Digital textile printing continues to demonstrate strong growth opportunities for companies throughout the textile and printing supply chain. The global market for inkjet printing output on textiles rose in volume from 1.635 million square meters in 2016 to 3.160 million square meters in 2019. Valuation of digital textile printing also grew from €2.2 billion in 2016 to €4.1 billion in 2019. The global pandemic caused a hiccup, but overall growth of digital textile printing was strong at 11.9% CAGR by value from 2016 to 2021 and 12% by volume from 2016 to 2021.
The rebound from COVID-19
Digitally printed textiles performed better than the overall textile market during the pandemic. As consumers stayed home, fashion and signage declined most significantly. Home furnishings grew as consumers invested in refreshing their living spaces. Sails, a segment of the technical segment, also grew owing to an increased demand for outdoor water sports. The digital textile market will grow at a more rapid pace from 2021 to 2026 as the overall printed textile industry recovers from the global pandemic. Regionally, Asia will return to pre-pandemic levels first – by the end of 2021, followed by North America in 2022 and Western Europe and the rest of the world by the end of 2023.
Digital textile printing has a global printed textile market penetration of about 6%. During the forecast period, penetration will reach 10%. This is low compared to other digital print applications such as commercial printing, ceramics or labels where penetration has been much higher. The lag in adoption is not because of a lack of demand. Rather, the technology and supply chains needed time to catch up. On trend with how most markets progress through the technology adoption curve from nascency to mainstream, growth rates will be high for digital textile printing given the low market penetration and will taper off as the base grows. Value growth rates will lag volume growth rates as pricing stabilizes with the benefits of a scaling market.

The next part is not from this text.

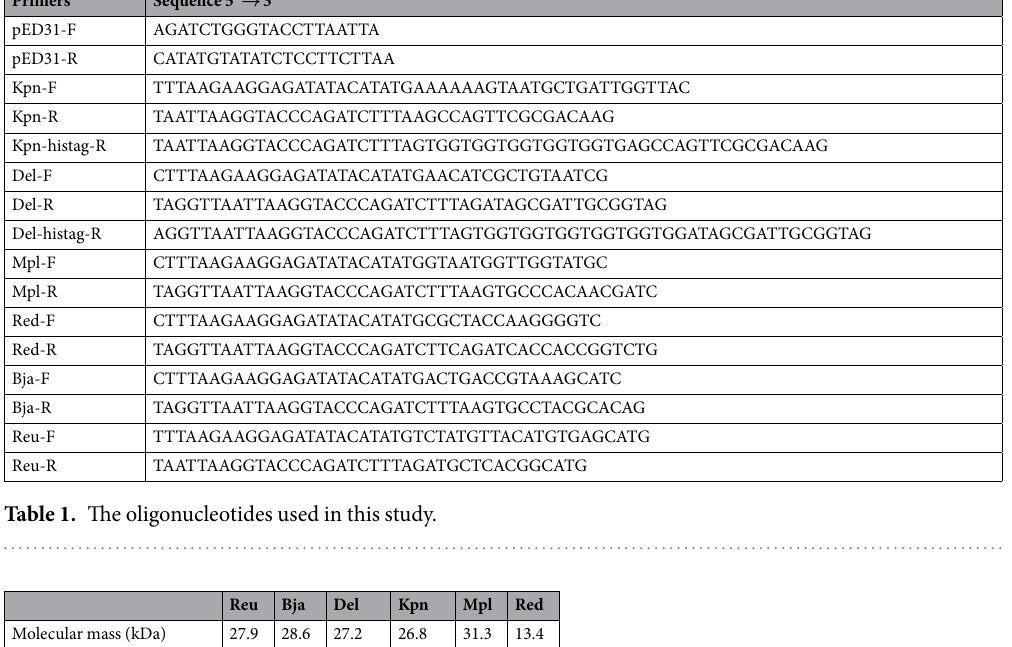
Soluble expression Y Y Y Y N N Enzyme activity (crude, amination, NADPH, U/mg) 1.2 Enzyme activity (purified, amination, U/mg) Enzyme activity (purified, deamination, U/mg) Table 2. Specific enzyme activities of recombinant AspDHs. * OAA amination activity is determined with NADH as cofactor. ** OAA amination activity is determined with NADPH as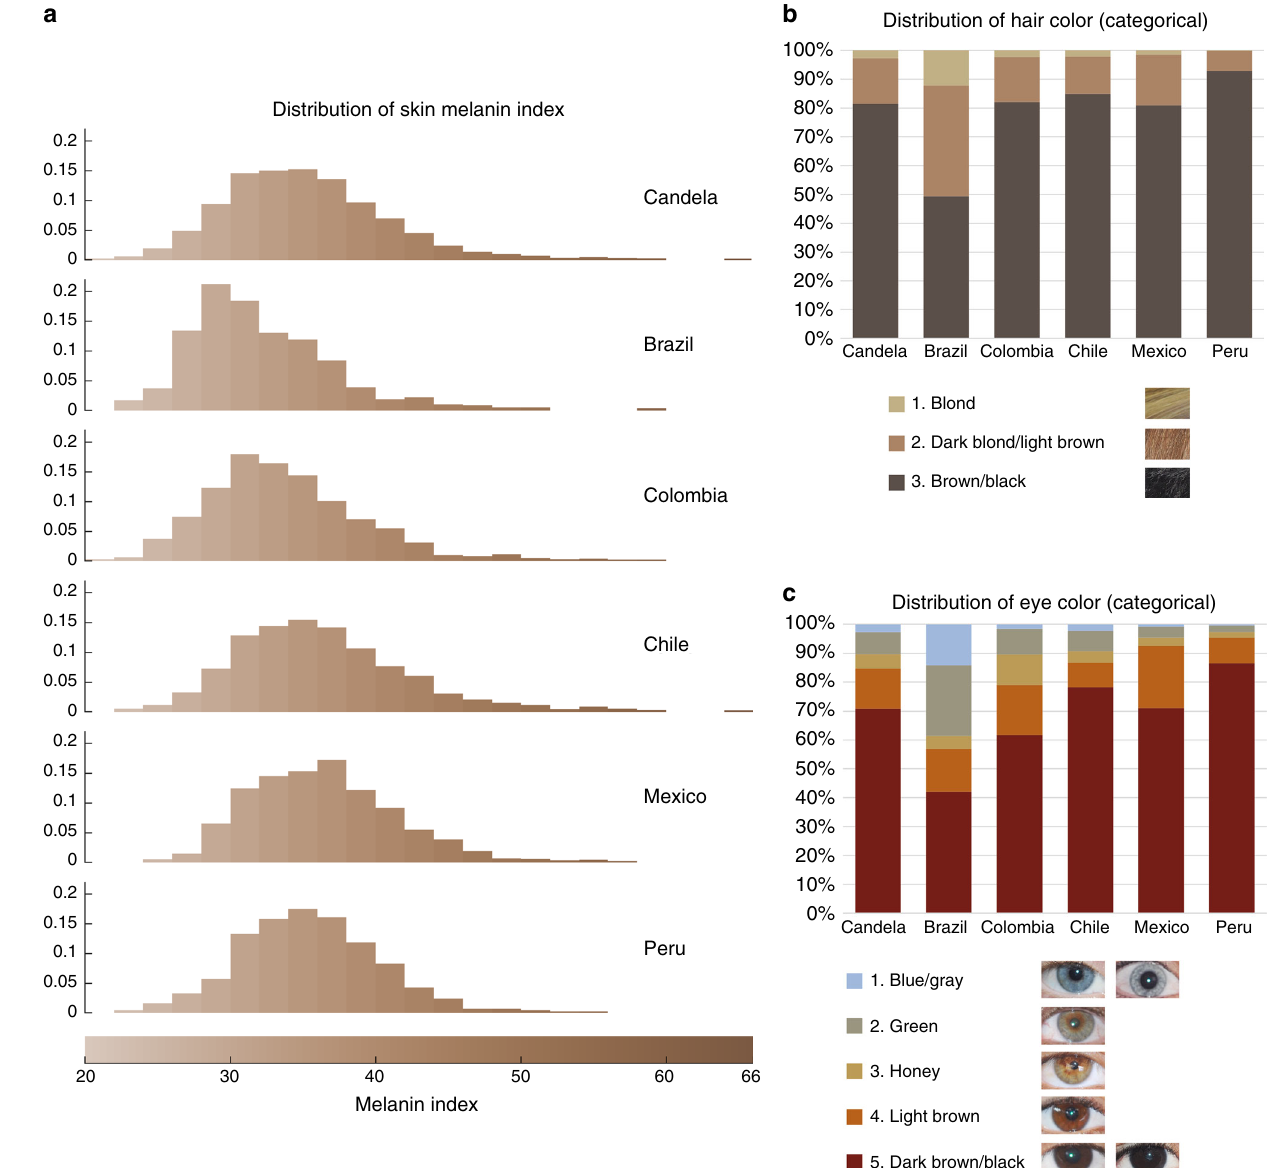
Fig. 1 Distribution of skin, hair and eye pigmentation in the CANDELA sample. a Frequency distribution of skin melanin index (MI). Histograms are shown for the full CANDELA sample and for each country sample separately. To facilitate relating MI values to skin color, the MI values ( x -axis) were converted to approximate RGB values (scale at the bottom, Supplementary Figure 16). b Stacked bar plots showing the frequency (percent) of the three hair color categories. Bar colors correspond approximately to the sample images for each category shown at the bottom (with the ordinal numbering used in the association analyses shown next to each category). c Stacked bar plots showing the frequency (percent) of eye color categories. Bar colors correspond approximately to the sample images of eyes as shown at the bottom (with the ordinal numbering used in the association analyses shown next to each category). Categories 1 and 5 are composite categories, respectively of blue/gray and dark brown/black and examples of each of the sub-type are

Global digitally printed textiles market penetration by volume (square meters)
Clothing has the highest market penetration for digital textile printing as it leverages ink advancements in digital dye printing, both dye sublimation and reactive. Signage is the next largest segment and also uses a significant amount of dye sublimation printing. Pigment printing is gaining traction in the space for backlit soft signage. The home furnishings section has also increased as consumer demand for refreshing the home has increased. Pigment printing is popular in the space for its light-fastness properties, but reactive printing is heavily utilized for its high color vibrancy and low costs. Technical textile digital printing remains nascent. This segment prioritizes functionality over design and color. Thereby, the technical textile segment will remain nascent throughout the forecast period.
The majority of digital textile printing is done in a roll-to-roll process whereas a roll of textile is printed, then cut and sewn into the finished product. Scanning head machines dominate the space with thousands of installations versus an alternative method of high-speed, high-volume digital printing called single-pass, where printheads remain fixed in place and the substrate moves under the heads. The limited number (<50) of global installations of single-pass printers represents hundreds of millions of square meters of fabric printed annually. Both processes will grow during the forecast period. Direct-to garment printing makes up about 5% of market penetration on a volume basis. Here, garments and accessories are printed after they have been cut and sewn. The process continues its popularity in the US and Western Europe where consumer desire to pay a premium for custom products is on the rise coupled with a local textile supply chain that is lacking in sufficient cut and sew capability to enable scale.